Late complications are rare and include pseudocyst formation and exocrine and endocrine deficiency after resections leaving less than 10–20% of the gland.


Although difficult to diagnose, the weight of evidence from retrospective reviews shows that the majority of pancreatic and duodenal injuries can be treated by simple techniques and drainage. The less common severe injuries can in the main be managed by the addition of exclusion procedures to simple techniques although occasionally formal high morbidity resections must still be performed. Pancreatic injuries rarely occur in isolation, therefore the surgeon must be prepared to undertake damage control in the first instance and return at a later stage to perform formal reconstruction.

Splenic injury

Injuries of the spleen are generally classified using the criteria developed by the AAST (-American Association for the Surgery of Trauma) (18). See table III.

Table III. Spleen organ injury scale. American Association for the Surgery of Trauma (from Moore EE, Cogbill TH, Jurkovich GJ et al (1990) J Trauma 38 (3): 323–324).

Table III

Spleen organ injury scale. American Association for the Surgery of Trauma (from Moore EE, Cogbill TH, Jurkovich GJ et al (1990) J Trauma 38 (3): 323–324).


Physical diagnosis is not usually helpful, and the clinician is forced to rely on a number of specific investigations, of which DPL, Ultra-sound and C.T. scanning are the most widely used.


The treatment of splenic injury has been divided into:

  • Operative management
  • Non-operative (“conservative”) management.

Non operative management in selected cases of splenic injury was first popularized in pediatric surgical practice. In a multicentre trial reported by Cogbill et al. (19), the success rate of non-operative management for splenic injury in children was 90%.

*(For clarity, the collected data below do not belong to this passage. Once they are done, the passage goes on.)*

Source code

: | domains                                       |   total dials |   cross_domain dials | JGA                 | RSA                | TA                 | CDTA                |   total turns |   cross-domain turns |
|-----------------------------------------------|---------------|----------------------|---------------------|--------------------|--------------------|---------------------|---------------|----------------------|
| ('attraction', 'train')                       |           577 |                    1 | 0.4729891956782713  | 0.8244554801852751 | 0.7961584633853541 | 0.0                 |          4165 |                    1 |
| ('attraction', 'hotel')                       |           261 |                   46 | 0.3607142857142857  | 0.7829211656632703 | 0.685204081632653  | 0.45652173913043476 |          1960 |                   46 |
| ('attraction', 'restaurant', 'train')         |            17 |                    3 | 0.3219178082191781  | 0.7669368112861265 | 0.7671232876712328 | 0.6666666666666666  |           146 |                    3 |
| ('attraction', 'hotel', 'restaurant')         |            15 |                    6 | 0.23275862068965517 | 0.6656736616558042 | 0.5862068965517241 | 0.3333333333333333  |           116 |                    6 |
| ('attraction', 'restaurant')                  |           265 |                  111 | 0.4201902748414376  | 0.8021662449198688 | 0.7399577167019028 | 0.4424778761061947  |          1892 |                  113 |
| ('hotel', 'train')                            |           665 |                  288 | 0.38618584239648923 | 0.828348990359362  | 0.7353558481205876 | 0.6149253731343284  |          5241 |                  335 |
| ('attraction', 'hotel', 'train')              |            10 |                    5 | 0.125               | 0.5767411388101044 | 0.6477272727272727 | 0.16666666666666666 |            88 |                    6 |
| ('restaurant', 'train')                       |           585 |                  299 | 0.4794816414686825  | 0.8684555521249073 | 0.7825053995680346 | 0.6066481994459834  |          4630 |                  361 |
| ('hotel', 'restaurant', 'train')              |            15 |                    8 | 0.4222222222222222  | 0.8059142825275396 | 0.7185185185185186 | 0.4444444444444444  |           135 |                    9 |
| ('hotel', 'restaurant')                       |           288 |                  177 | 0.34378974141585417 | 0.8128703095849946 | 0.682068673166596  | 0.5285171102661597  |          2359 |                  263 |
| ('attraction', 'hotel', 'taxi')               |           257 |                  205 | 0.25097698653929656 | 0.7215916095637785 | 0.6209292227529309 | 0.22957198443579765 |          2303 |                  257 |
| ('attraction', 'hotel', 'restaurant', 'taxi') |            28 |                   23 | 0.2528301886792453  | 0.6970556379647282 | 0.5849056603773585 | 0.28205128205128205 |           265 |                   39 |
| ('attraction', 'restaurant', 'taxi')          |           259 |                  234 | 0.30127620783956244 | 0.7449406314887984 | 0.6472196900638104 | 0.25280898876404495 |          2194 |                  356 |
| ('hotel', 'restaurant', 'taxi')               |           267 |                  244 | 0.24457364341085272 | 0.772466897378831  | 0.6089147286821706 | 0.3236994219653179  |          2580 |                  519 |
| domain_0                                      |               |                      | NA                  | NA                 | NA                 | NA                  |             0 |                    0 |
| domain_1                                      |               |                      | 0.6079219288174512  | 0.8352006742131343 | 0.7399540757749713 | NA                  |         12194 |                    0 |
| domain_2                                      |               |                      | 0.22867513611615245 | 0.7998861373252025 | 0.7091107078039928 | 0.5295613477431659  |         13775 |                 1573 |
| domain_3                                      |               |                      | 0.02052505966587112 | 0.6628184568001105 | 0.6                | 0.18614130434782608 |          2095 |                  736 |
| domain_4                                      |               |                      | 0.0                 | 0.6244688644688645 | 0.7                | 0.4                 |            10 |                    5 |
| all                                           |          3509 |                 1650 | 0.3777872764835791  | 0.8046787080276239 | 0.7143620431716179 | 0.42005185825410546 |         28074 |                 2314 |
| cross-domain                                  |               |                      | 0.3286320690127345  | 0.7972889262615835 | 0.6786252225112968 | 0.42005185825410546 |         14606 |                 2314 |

In adults, the success rate is more variable, with various studies reporting a success rate of between 30 and 100% (20). Using a decision analysis model, Feliciano (21) compared non-operative management with immediate laparotomy in 72 patients with splenic injury. Their analysis favored their clinical practice guidelines in favor of observation for patients who do not require transfusion, and surgery for those patients whose blood loss has been sufficiently severe as to require transfusion.

Surgical management

In all patients who are unstable, a total splenectomy should be performed, as well as in those patients with concomitant injury.

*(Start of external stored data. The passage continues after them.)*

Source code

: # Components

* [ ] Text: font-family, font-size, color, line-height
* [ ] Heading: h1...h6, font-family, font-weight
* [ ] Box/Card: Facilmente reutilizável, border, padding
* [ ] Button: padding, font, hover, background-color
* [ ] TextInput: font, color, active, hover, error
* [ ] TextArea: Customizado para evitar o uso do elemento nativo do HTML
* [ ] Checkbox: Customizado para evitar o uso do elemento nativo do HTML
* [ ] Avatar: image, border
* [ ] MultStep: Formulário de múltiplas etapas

In patients who are stable, every effort should be made to preserving part or all of the splenic tissue.

Grade I or grade II injuries are generally treated with direct pressure, and limited packing.

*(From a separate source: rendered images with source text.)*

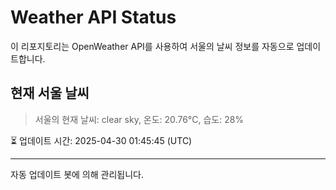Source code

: 
# Weather API Status

이 리포지토리는 OpenWeather API를 사용하여 서울의 날씨 정보를 자동으로 업데이트합니다.

## 현재 서울 날씨
> 서울의 현재 날씨: clear sky, 온도: 20.76°C, 습도: 28%

⏳ 업데이트 시간: 2025-04-30 01:45:45 (UTC)

---
자동 업데이트 봇에 의해 관리됩니다.
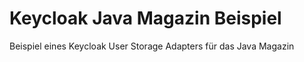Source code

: # Keycloak Java Magazin Beispiel

Beispiel eines Keycloak User Storage Adapters für das Java Magazin

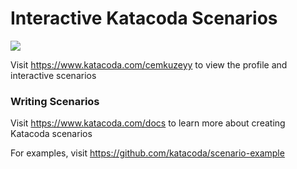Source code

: # Interactive Katacoda Scenarios

[![](http://shields.katacoda.com/katacoda/cemkuzeyy/count.svg)](https://www.katacoda.com/cemkuzeyy "Get your profile on Katacoda.com")

Visit https://www.katacoda.com/cemkuzeyy to view the profile and interactive scenarios

### Writing Scenarios
Visit https://www.katacoda.com/docs to learn more about creating Katacoda scenarios

For examples, visit https://github.com/katacoda/scenario-example
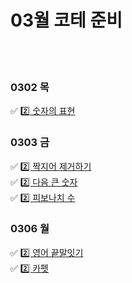 # 03월 코테 준비


<br><br>
### 0302 목
✅ [2️⃣ 숫자의 표현](숫자의표현.py) <br>


### 0303 금
✅ [2️⃣ 짝지어 제거하기](짝지어제거하기.py) <br>
✅ [2️⃣ 다음 큰 숫자](다음큰숫자.py) <br>
✅ [2️⃣ 피보나치 수](피보나치수.py) <br>

### 0306 월
✅ [2️⃣ 영어 끝말잇기](영어끝말잇기.py) <br>
✅ [2️⃣ 카펫](카펫.py) <br>

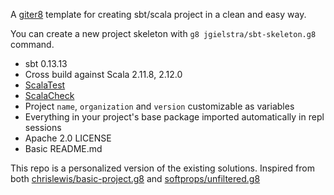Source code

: A [giter8](https://github.com/n8han/giter8) template for creating sbt/scala project in a clean and easy way.

You can create a new project skeleton with `g8 jgielstra/sbt-skeleton.g8` command.

* sbt 0.13.13
* Cross build against Scala 2.11.8, 2.12.0
* [ScalaTest](http://www.scalatest.org/)
* [ScalaCheck](http://www.scalacheck.org/)
* Project `name`, `organization` and `version` customizable as variables
* Everything in your project's base package imported automatically in repl sessions
* Apache 2.0 LICENSE
* Basic README.md


This repo is a personalized version of the existing solutions. 
Inspired from both [chrislewis/basic-project.g8](https://github.com/chrislewis/basic-project.g8) and [softprops/unfiltered.g8](https://github.com/softprops/unfiltered.g8)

Grade III injuries (as well as persistent bleeding from grade II injuries) should be treated by formal splenorrhaphy, involving suture of the splenic parenchyma. This is best done over pledgets.

Complex grade III or IV splenic injuries should be resected anatomically, with the segmental artery to the area of the spleen involved selectively ligated.

Routine drainage is not advised

Overwhelming post splenectomy infection

This well known complication of splenectomy is commonly caused by S. Pneumonia, although there are several other causative agents. In Singers' study (22), a subgroup of 684 patients who underwent splenectomy for trauma had a rate of septic morbidity of 1.45% and an overall mortality of 0.58%. Thus the increased risk for post splenectomy infection suggests the need for prophylaxis and increased awareness of the condition.


Splenic injury is relatively common in blunt abdominal injury. The majority can be managed non-operatively, but those patients who are unstable, or showing evidence of continuing hemorrhage must be managed more aggressively.